Sunny, de Pronto Denim, est l’homme qui possède les magasins les plus cool de Thaïlande. Nous inaugurons maintenant ensemble les FREITAG Stores by Pronto à Bangkok et Chiang Mai. Découvrez le récit de Sunny à propos des F-ans inconditionnels en Asie et comment ils l’ont initié à FREITAG.

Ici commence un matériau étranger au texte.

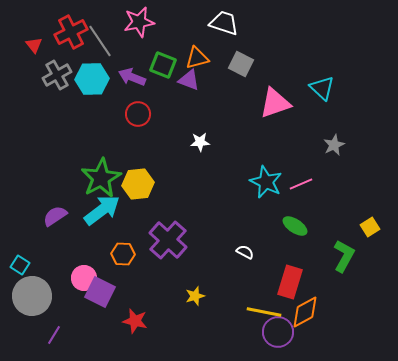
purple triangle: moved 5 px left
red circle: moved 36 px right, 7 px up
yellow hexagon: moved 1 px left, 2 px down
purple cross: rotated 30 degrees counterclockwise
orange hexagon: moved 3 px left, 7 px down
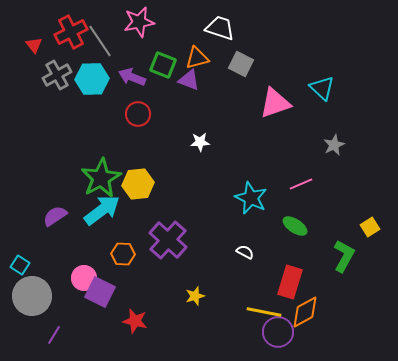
white trapezoid: moved 4 px left, 5 px down
cyan star: moved 15 px left, 16 px down
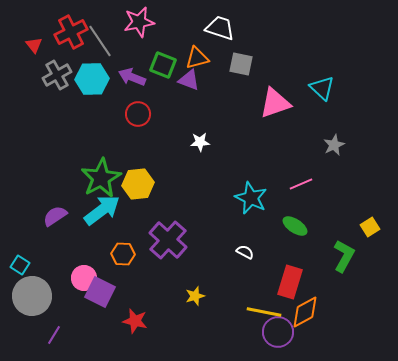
gray square: rotated 15 degrees counterclockwise
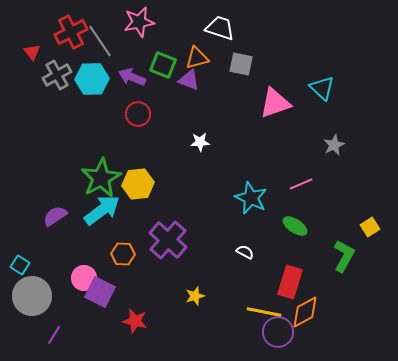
red triangle: moved 2 px left, 7 px down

A l’heure où j’écris ces lignes, le tout premier magasin FREITAG de Chiang Mai est en cours de préparation méticuleuse de l’autre côté de la rue, afin d’être prêt pour la grande fête d’inauguration demain. Quelques jours plus tard, nous ferons de même à Bangkok.

Voici l’inauguration du nouveau FREITAG Store by Pronto à Chiang Mai.

L’attente est à son comble et l’excitation à l’approche du grand évènement se fait ressentir. Cela me fait penser à ma première rencontre avec FREITAG.

Ma relation avec la marque est relativement récente. Elle a débuté en 2011. Nous comptions plus de 60 marques dans le magasin et j’étais déjà trop occupé avec les autres marques. Je ne connaissais rien de FREITAG.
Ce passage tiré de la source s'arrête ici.